In another case, Phoenix worked with a hospital where the stated goal for the IT department was to reduce operating costs and improve integration between clinical and financial systems. Unfortunately, the hospital was proceeding with a revenue cycle project that would have directly opposed both goals.

It’s imperative that you assess your organization’s goals and ensure that you have the systems and products in place to support them.

3. Deployment — Are the products properly deployed?

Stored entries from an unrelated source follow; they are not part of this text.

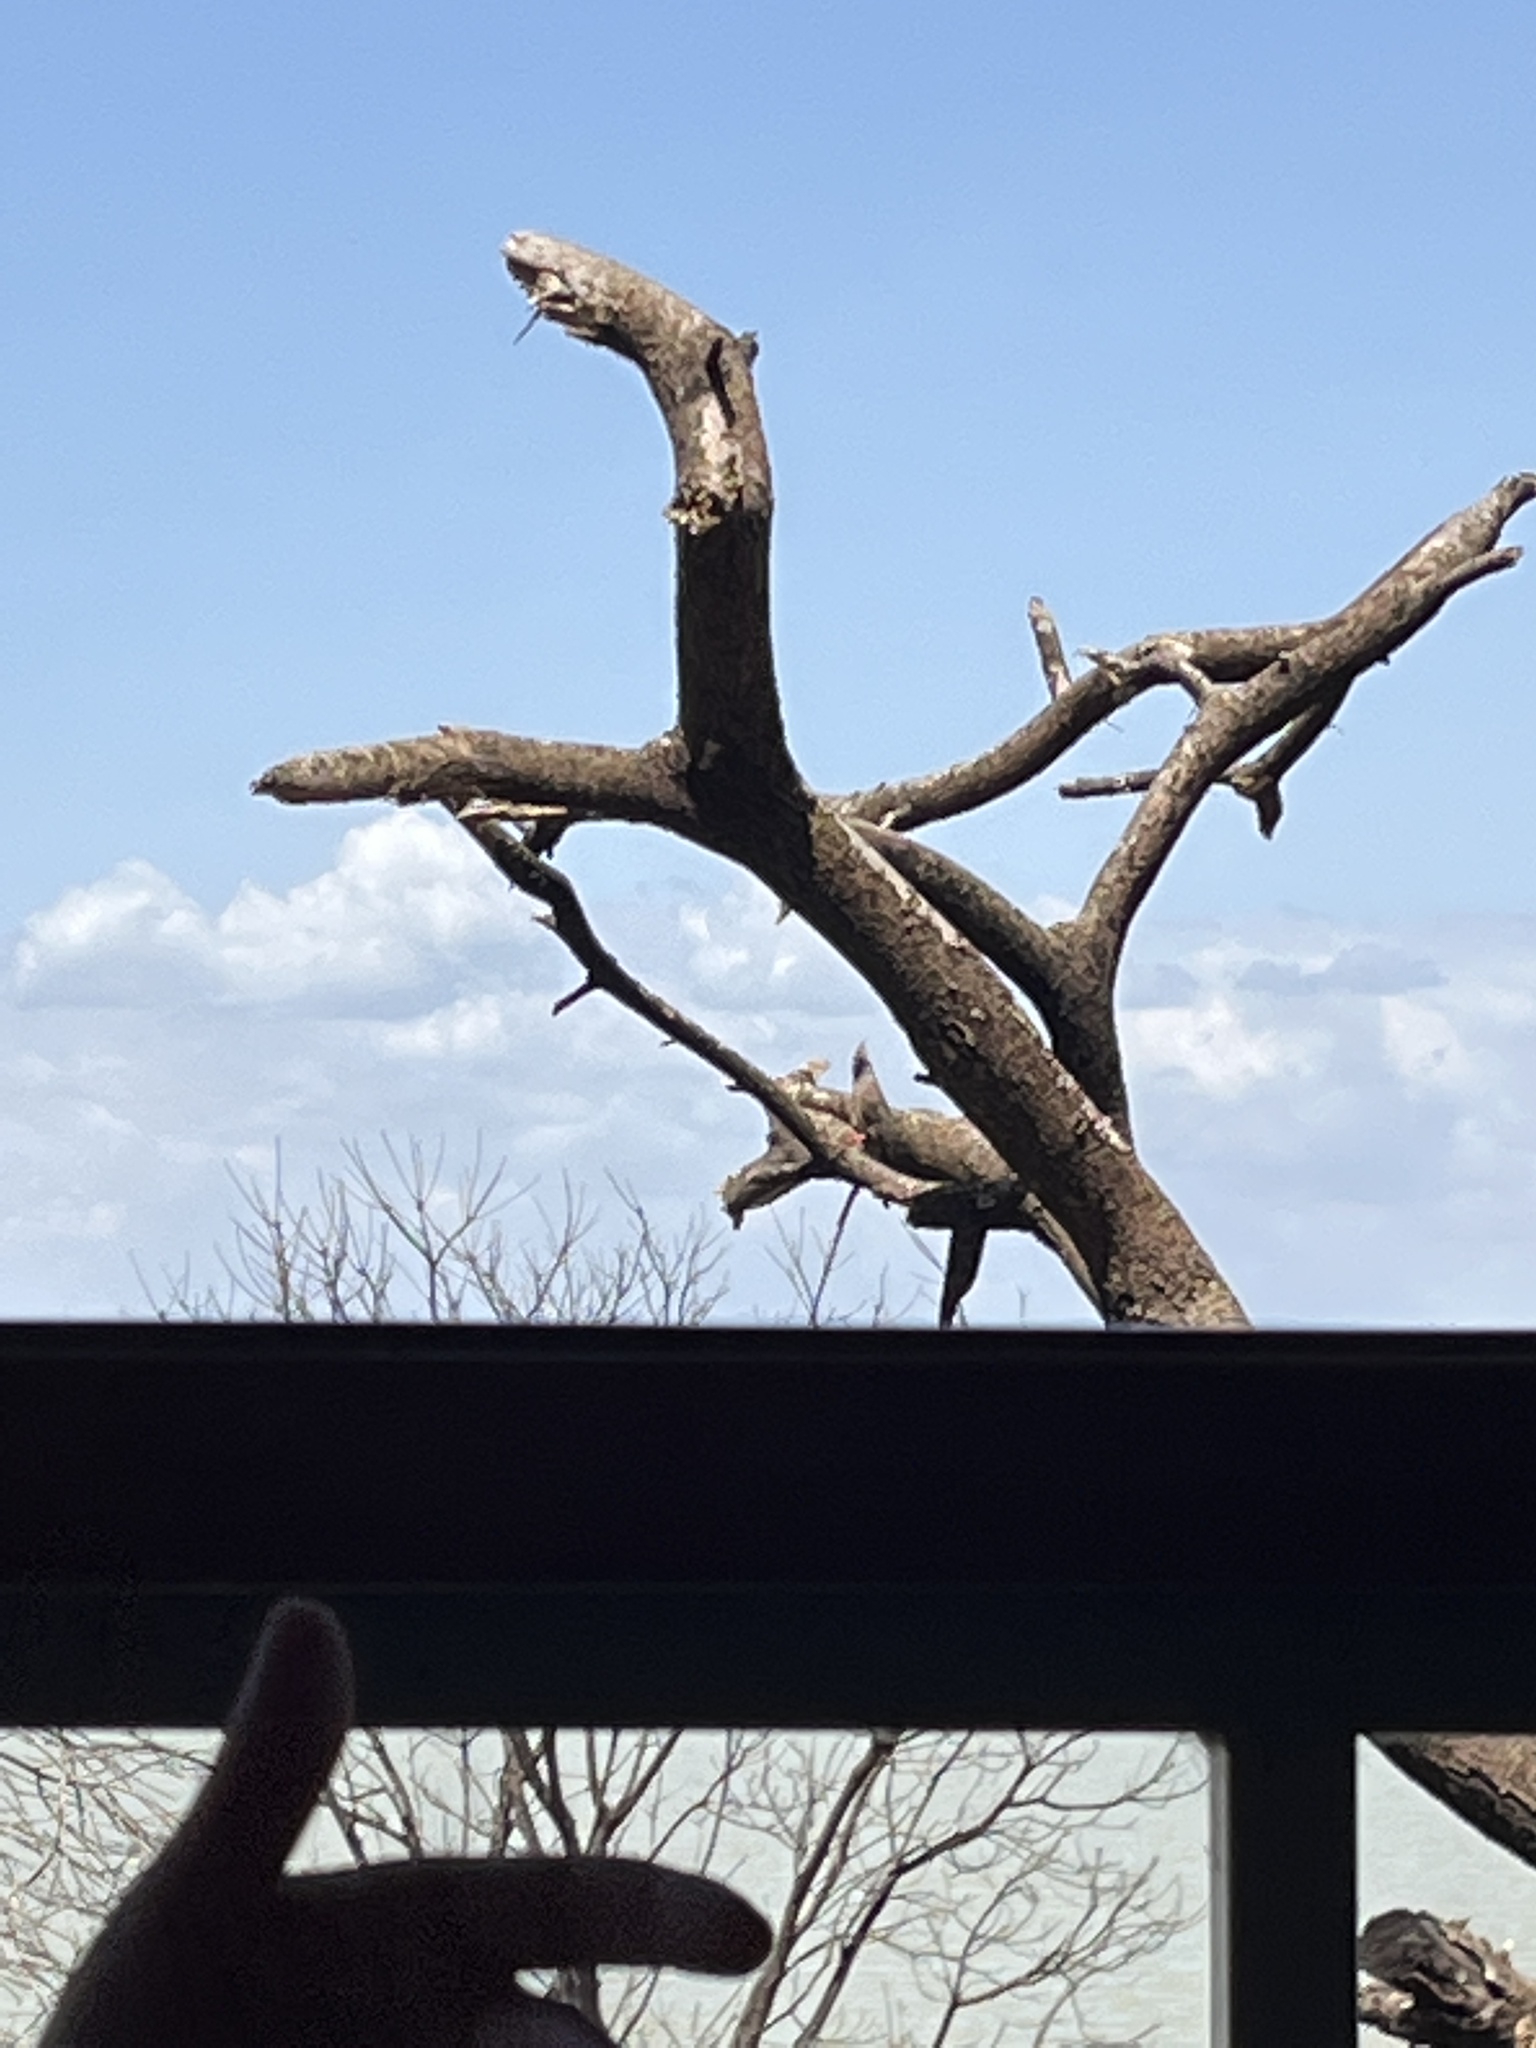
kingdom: Animalia
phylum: Chordata
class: Aves
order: Coliiformes
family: Coliidae
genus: Colius
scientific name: Colius striatus
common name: Speckled mousebird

As a final question to measure (and ultimately improve) the value derived from IT spending,  it is critical to look at the practical deployment of the software identified. There are many ways that implementation (systems or policies and procedures) can impact value delivered.  Here are three of the most important:

  • Quality of Implementation – Often the most valuable exercise in optimization is assessing quality of system implementations. This quality can be measured in IT metrics such as stability, support hours required, and up-time. It can also be measured using operational metrics such as adoption rates for EMR, time required to complete certain activities, and usage of certain functions by clinicians, such as educational tools or ePrescribing.  Similar measures are available for revenue cycle metrics such as clean claim and denial rates.
  • Integration issues – In many hospitals, due to the rush to implement new software — development, testing, and deployment of interfaces becomes an issue. Often, only truly critical interfaces like unidirectional ADT and charge interfaces are built during the initial implementation, with the stated plan to implement a number of other helpful interfaces in stage 2. Very often, however, the whole stage 2 project is postponed, or only partially completed, leaving significant opportunities for more efficient and accurate use of data on the table.
  • Sub-optimal utilization —  To completely assess value, and more importantly identify areas where quick efforts can produce meaningful value wins for the organization, it is critical to look at areas where user adoption of software tools and capabilities is lacking.  The best software package in the world is of little value if users don’t use it correctly and often. In a clinical setting, Meaningful Use / MIPS measures like utilization of patient education functionality can be excellent markers for poor utilization. Patient education has been shown repeatedly to improve patient compliance with discharge instructions and reduce the incidence of readmissions. Logically, every discharged patient or their caregivers should receive some kind of education, yet many hospitals barely make the 10 percent measure required by stage 2 of Meaningful Use / MIPS. Similarly, many hospitals and physician offices provide insurance verification tools for their registration personnel, yet still receive a significant number of denials because the patient was not covered at the time of service, primarily because the verification tool isn’t being used consistently.

    Equally important when assessing utilization is to include the operational side of the process. The most capable IT tool in the world is of little value if end-users don’t know how to use it, or if their policies and practices are not aligned with the platform. This portion of the analysis requires personnel that are well-versed in the IT systems, end-user operations, and the best practices that support those activities.

Portfolio optimization is not just an academic exercise. Through focused portfolio optimization efforts, your hospital can reap quick and measurable benefits, such as:

  • Reduced spend from the elimination of duplicate capabilities like two separate physician billing systems,
  • Improved quality of care from practical, workflow driven interventions that directly assist the clinical team in providing the best care to the patient,
  • Finally, because focused interventions can produce rapid and measurable results that are wins for IT, clinicians, patients, and hospital bottom lines — portfolio optimization is well positioned to serve as the first-line effort to improve the value of the hospital’s IT spend.

We will continue to explore portfolio optimization efforts in future posts, in addition to providing guidance on clinical and revenue cycle systems.